THE Cebu City Police Office (CCPO) has found a way to make it easier for deaf mutes and other persons with disabilities to report cases of abuse, neglect, exploitation and discrimination to the police.
The CCPO Women and Children’s Protection Desk has started a six-week American Sign Language (ASL) program for personnel and volunteers to allow them to communicate with deaf-mute victims.
The personnel are also being taught on how to ask deaf-mute victims the proper questions.
According to Senior Inspector Jeremie Sheila Gurtiza, chief of CCPO’s women’s desk, a lot of abused people who suffer from some form of disability do not come for help due to difficulties in communication.
“We had been informed of unreported incidents involving deaf-mutes who are victims of abuses, neglect, exploitation, and discrimination, and they were not able to report it to the proper authorities because of communication problems, specifically on the part of the police officers because we do not know how to communicate (with them),” Gurtiza said.
Police officers from selected units of CCPO such as the Theft and Robbery Section, Homicide, and the Tourist Police would also soon be equipped with basic ASL knowledge since these are the units often approached by victims of crime.
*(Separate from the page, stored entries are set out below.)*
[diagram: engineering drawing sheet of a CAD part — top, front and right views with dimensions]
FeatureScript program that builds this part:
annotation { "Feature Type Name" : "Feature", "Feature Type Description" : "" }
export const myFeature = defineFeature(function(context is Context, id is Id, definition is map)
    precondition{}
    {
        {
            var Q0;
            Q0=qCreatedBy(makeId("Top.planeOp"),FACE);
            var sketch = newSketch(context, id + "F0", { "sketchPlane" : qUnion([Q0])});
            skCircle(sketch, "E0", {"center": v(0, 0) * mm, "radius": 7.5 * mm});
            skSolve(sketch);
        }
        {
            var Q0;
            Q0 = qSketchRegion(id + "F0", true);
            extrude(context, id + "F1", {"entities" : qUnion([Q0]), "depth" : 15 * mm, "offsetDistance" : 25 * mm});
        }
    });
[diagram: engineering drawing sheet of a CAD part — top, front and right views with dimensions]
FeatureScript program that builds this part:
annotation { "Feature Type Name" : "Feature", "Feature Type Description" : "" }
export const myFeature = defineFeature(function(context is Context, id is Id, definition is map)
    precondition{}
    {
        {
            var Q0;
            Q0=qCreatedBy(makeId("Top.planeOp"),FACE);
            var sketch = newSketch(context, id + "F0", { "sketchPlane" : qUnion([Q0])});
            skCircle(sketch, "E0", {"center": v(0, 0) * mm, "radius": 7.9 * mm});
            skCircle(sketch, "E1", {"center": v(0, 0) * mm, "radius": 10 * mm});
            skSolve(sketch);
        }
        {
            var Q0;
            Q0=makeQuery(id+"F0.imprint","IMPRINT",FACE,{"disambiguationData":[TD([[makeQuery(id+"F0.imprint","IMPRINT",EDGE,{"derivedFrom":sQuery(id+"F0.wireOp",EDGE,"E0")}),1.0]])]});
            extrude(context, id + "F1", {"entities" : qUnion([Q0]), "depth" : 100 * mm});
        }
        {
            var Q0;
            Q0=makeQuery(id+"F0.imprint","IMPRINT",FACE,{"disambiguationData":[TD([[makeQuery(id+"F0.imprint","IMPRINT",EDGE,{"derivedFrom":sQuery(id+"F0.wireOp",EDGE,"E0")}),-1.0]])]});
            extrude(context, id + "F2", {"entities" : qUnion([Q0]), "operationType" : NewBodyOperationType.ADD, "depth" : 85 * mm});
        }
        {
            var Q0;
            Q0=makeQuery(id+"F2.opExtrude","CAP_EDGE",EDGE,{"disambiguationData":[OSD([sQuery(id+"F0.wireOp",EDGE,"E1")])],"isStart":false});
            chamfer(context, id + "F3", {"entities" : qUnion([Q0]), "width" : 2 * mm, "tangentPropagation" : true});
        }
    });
Gurtiza said she learned about the dilemma of deaf-mute victims when she attended a forum organized by a PWD (persons with disability) organization.
Several deaf-mutes, she was told, had needed assistance but did not get to report the incidents to the police because the officers could not understand them.
The ASL instruction is being conducted by Dr. Alfredo Acuña, a certified sign language teacher and a former ASL translator of ABS-CBN.
Gurtiza said that their goal after the program is to set up a PWD assistance desk in every police station in Cebu City.